Umami expects to have all requisite licenses required to onramp and custody digital assets in the U.S. market by mid-2023.
Umami maintains a clear separation between its community-governed DeFi protocol and its off-chain custodial platform. Its legal structure enables it to distribute DeFi products to institutional investors while remaining fully compliant with regulators.
The Umami protocol is governed by a Decentralized Autonomous Organization (DAO) comprised of holders of its governance token, UMAMI. The DAO is represented by a Cayman Islands-based legal entity, Umami DAO Foundation. Its protocol governance token, UMAMI, is a Caymans registered Virtual Asset. Umami Labs does not market UMAMI to U.S. persons.
Meanwhile, Umami’s global team of blockchain engineers, DeFi strategists and other Web 3 professionals is employed by Umami Labs, a U.S.-based technology services company. Umami Labs provides engineering, business strategy and marketing services to the DAO but does not control the protocol or custody its community’s assets.
Umami leads the DeFi space in transparency and accountability. All of Umami’s net operating income is directed to the DAO Treasury to benefit UMAMI holders; Umami Labs only invoices to cover its Operating Expenses. (Note: Review monthly treasury reports, public invoices from Umami Labs, and relevant contracts here.)
The UMAMI Token
Holders of the UMAMI governance token determine the strategic direction of the Umami protocol via on-chain Snapshot votes. They also can stake UMAMI for a share of protocol revenues. (Note: Review past DAO Snapshots here).
UMAMI holders can choose between two staking options. The first, Marinate (mUMAMI), pays stakers a portion of protocol revenues, denominated in ETH. The second, Compound (cmUMAMI), automatically reinvests ETH payouts to buy and stake more UMAMI. (Note: Review Umami’s Documentation here for additional details on its Tokenomics).

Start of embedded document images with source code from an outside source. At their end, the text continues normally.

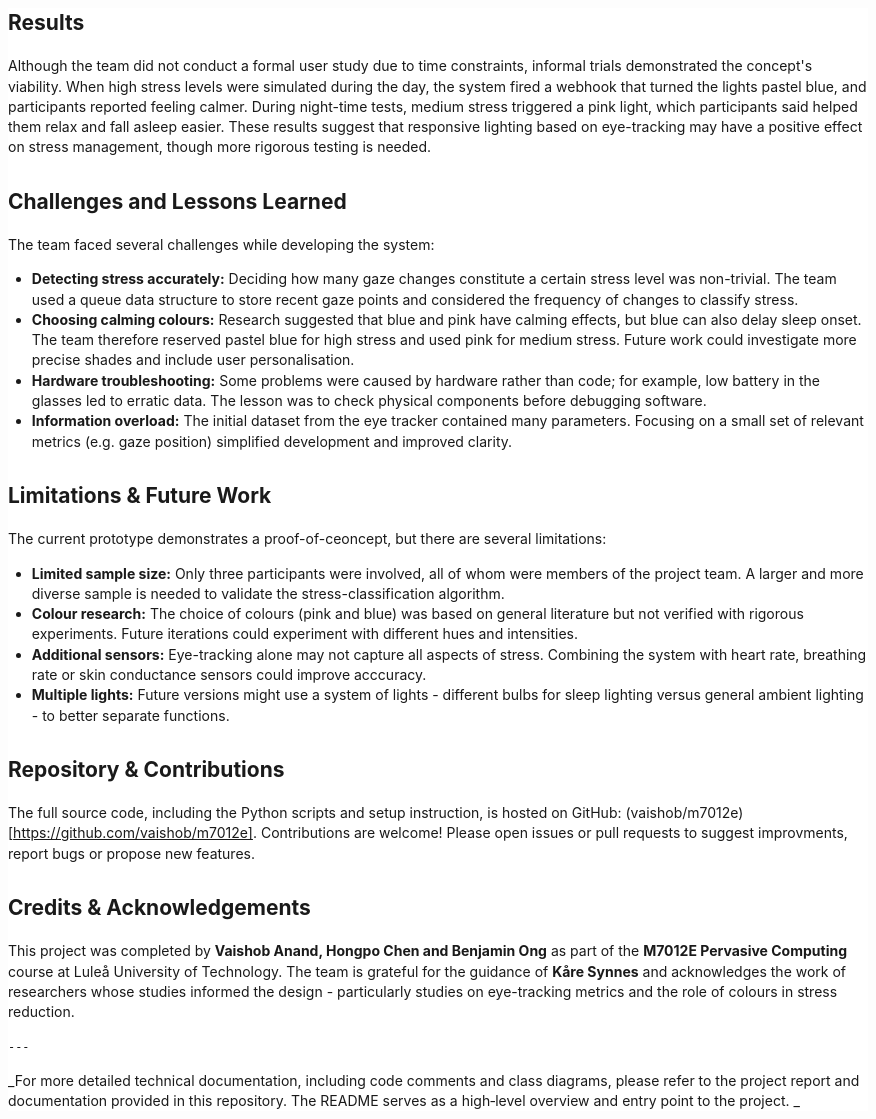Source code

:
 ## Results
 Although the team did not conduct a formal user study due to time constraints, informal trials demonstrated the concept's viability. When high stress levels were simulated during the day, the system fired a webhook that turned the lights pastel blue, and participants reported feeling calmer. During night-time tests, medium stress triggered a pink light, which participants said helped them relax and fall asleep easier. These results suggest that responsive lighting based on eye-tracking may have a positive effect on stress management, though more rigorous testing is needed.

 ## Challenges and Lessons Learned
 The team faced several challenges while developing the system:
 * **Detecting stress accurately:** Deciding how many gaze changes constitute a certain stress level was non-trivial. The team used a queue data structure to store recent gaze points and considered the frequency of changes to classify stress.
 * **Choosing calming colours:** Research suggested that blue and pink have calming effects, but blue can also delay sleep onset. The team therefore reserved pastel blue for high stress and used pink for medium stress. Future work could investigate more precise shades and include user personalisation.
 * **Hardware troubleshooting:** Some problems were caused by hardware rather than code; for example, low battery in the glasses led to erratic data. The lesson was to check physical components before debugging software.
 * **Information overload:** The initial dataset from the eye tracker contained many parameters. Focusing on a small set of relevant metrics (e.g. gaze position) simplified development and improved clarity.

## Limitations & Future Work
The current prototype demonstrates a proof-of-ceoncept, but there are several limitations:
 * **Limited sample size:** Only three participants were involved, all of whom were members of the project team. A larger and more diverse sample is needed to validate the stress-classification algorithm.
 * **Colour research:** The choice of colours (pink and blue) was based on general literature but not verified with rigorous experiments. Future iterations could experiment with different hues and intensities.
 * **Additional sensors:** Eye-tracking alone may not capture all aspects of stress. Combining the system with heart rate, breathing rate or skin conductance sensors could improve acccuracy.
 * **Multiple lights:** Future versions might use a system of lights - different bulbs for sleep lighting versus general ambient lighting - to better separate functions.

## Repository & Contributions
The full source code, including the Python scripts and setup instruction, is hosted on GitHub: (vaishob/m7012e)[https://github.com/vaishob/m7012e]. Contributions are welcome! Please open issues or pull requests to suggest improvments, report bugs or propose new features.

## Credits & Acknowledgements
This project was completed by **Vaishob Anand, Hongpo Chen and Benjamin Ong** as part of the **M7012E Pervasive Computing** course at Luleå University of Technology. The team is grateful for the guidance of **Kåre Synnes** and acknowledges the work of researchers whose studies informed the design - particularly studies on eye-tracking metrics and the role of colours in stress reduction.

    ---
    
_For more detailed technical documentation, including code comments and class diagrams, please refer to the project report and documentation provided in this repository. The README serves as a high‑level overview and entry point to the project.
_
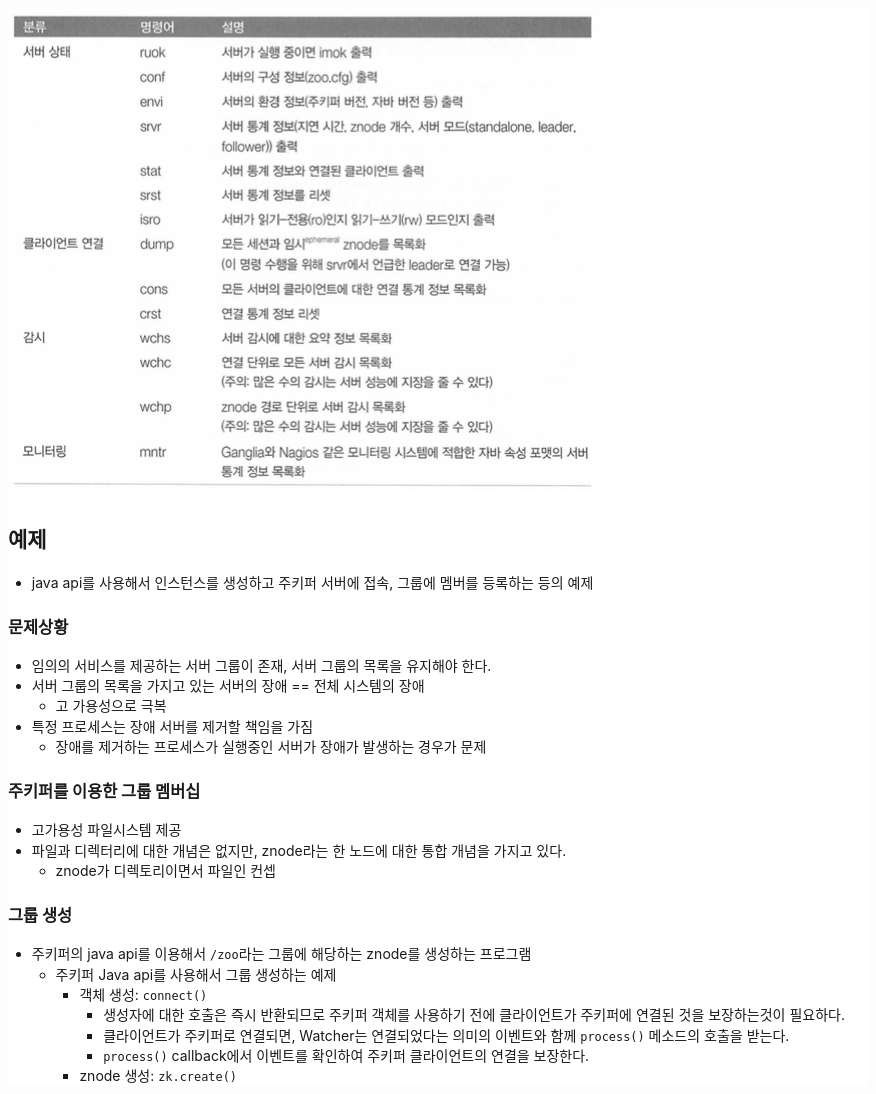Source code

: ![fourLetterWords](/images/posts/hadoop-the-definitive-guide/fourLetterWords.png)


## 예제
* java api를 사용해서 인스턴스를 생성하고 주키퍼 서버에 접속, 그룹에 멤버를 등록하는 등의 예제

### 문제상황
* 임의의 서비스를 제공하는 서버 그룹이 존재, 서버 그룹의 목록을 유지해야 한다.
* 서버 그룹의 목록을 가지고 있는 서버의 장애 == 전체 시스템의 장애
	* 고 가용성으로 극복
* 특정 프로세스는 장애 서버를 제거할 책임을 가짐
	* 장애를 제거하는 프로세스가 실행중인 서버가 장애가 발생하는 경우가 문제


### 주키퍼를 이용한 그룹 멤버십
* 고가용성 파일시스템 제공
* 파일과 디렉터리에 대한 개념은 없지만, znode라는 한 노드에 대한 통합 개념을 가지고 있다.
	* znode가 디렉토리이면서 파일인 컨셉

### 그룹 생성
* 주키퍼의 java api를 이용해서 `/zoo`라는 그룹에 해당하는 znode를 생성하는 프로그램
	* 주키퍼 Java api를 사용해서 그룹 생성하는 예제
		* 객체 생성: `connect()`
			* 생성자에 대한 호출은 즉시 반환되므로 주키퍼 객체를 사용하기 전에 클라이언트가 주키퍼에 연결된 것을 보장하는것이 필요하다.
			* 클라이언트가 주키퍼로 연결되면, Watcher는 연결되었다는 의미의 이벤트와 함께 `process()` 메소드의 호출을 받는다.
			* `process()` callback에서 이벤트를 확인하여 주키퍼 클라이언트의 연결을 보장한다.
		* znode 생성: `zk.create()`
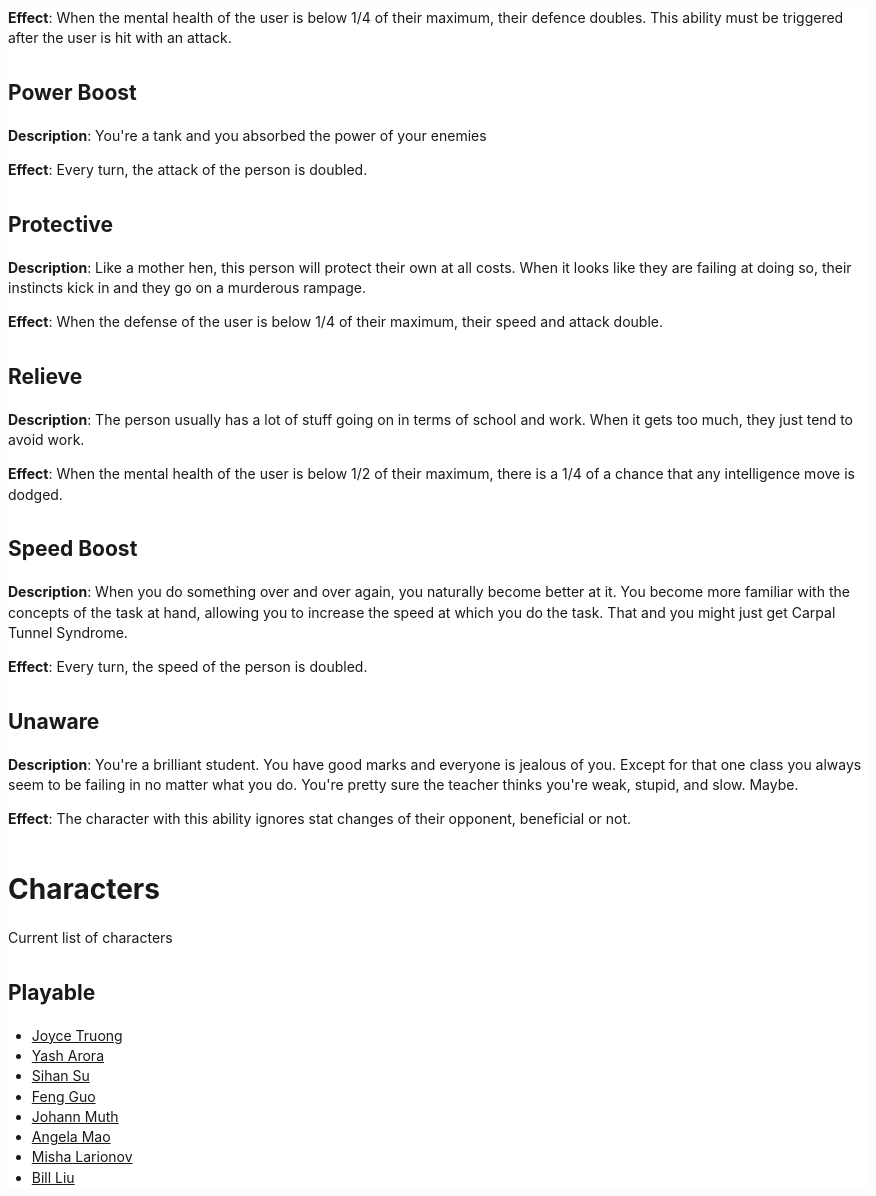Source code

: **Effect**:
When the mental health of the user is below 1/4 of their maximum, their defence doubles. This ability must be triggered after the user is hit with an attack.

## Power Boost
**Description**:
You're a tank and you absorbed the power of your enemies

**Effect**:
Every turn, the attack of the person is doubled.

## Protective
**Description**:
Like a mother hen, this person will protect their own at all costs. When it looks like they are failing at doing so, their instincts kick in and they go on a murderous rampage.

**Effect**:
When the defense of the user is below 1/4 of their maximum, their speed and attack double.

## Relieve
**Description**:
The person usually has a lot of stuff going on in terms of school and work. When it gets too much, they just tend to avoid work.

**Effect**:
When the mental health of the user is below 1/2 of their maximum, there is a 1/4 of a chance that any intelligence move is dodged.

## Speed Boost
**Description**:
When you do something over and over again, you naturally become better at it. You become more familiar with the concepts of the task at hand, allowing you to increase the speed at which you do the task. That and you might just get Carpal Tunnel Syndrome.

**Effect**:
Every turn, the speed of the person is doubled.

## Unaware
**Description**:
You're a brilliant student. You have good marks and everyone is jealous of you. Except for that one class you always seem to be failing in no matter what you do. You're pretty sure the teacher thinks you're weak, stupid, and slow. Maybe.

**Effect**:
The character with this ability ignores stat changes of their opponent, beneficial or not.
# Characters
Current list of characters

## Playable
* [Joyce Truong](https://github.com/feng-guo/Teachers-Pet-Game/wiki/Joyce)
* [Yash Arora](https://github.com/feng-guo/Teachers-Pet-Game/wiki/Yash)
* [Sihan Su](https://github.com/feng-guo/Teachers-Pet-Game/wiki/Sihan)
* [Feng Guo](https://github.com/feng-guo/Teachers-Pet-Game/wiki/Feng)
* [Johann Muth](https://github.com/feng-guo/Teachers-Pet-Game/wiki/Johann)
* [Angela Mao](https://github.com/feng-guo/Teachers-Pet-Game/wiki/Angela) 
* [Misha Larionov](https://github.com/feng-guo/Teachers-Pet-Game/wiki/Misha)
* [Bill Liu](https://github.com/feng-guo/Teachers-Pet-Game/wiki/Bill)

Umami’s protocol revenues come from a transparent fee structure built into its Vaults’ smart contracts. Umami’s Vaults collect a management fee of 2% (of TVL) and a performance fee of 20% (of Yield) from depositors. Fees are charged linearly over 12 months.
The UMAMI token has a fixed Max Supply of 1,000,000; more than 650,000 UMAMI tokens are already in circulation and approximately 105,000 are permanently sealed in a defunct “v1” staking contract.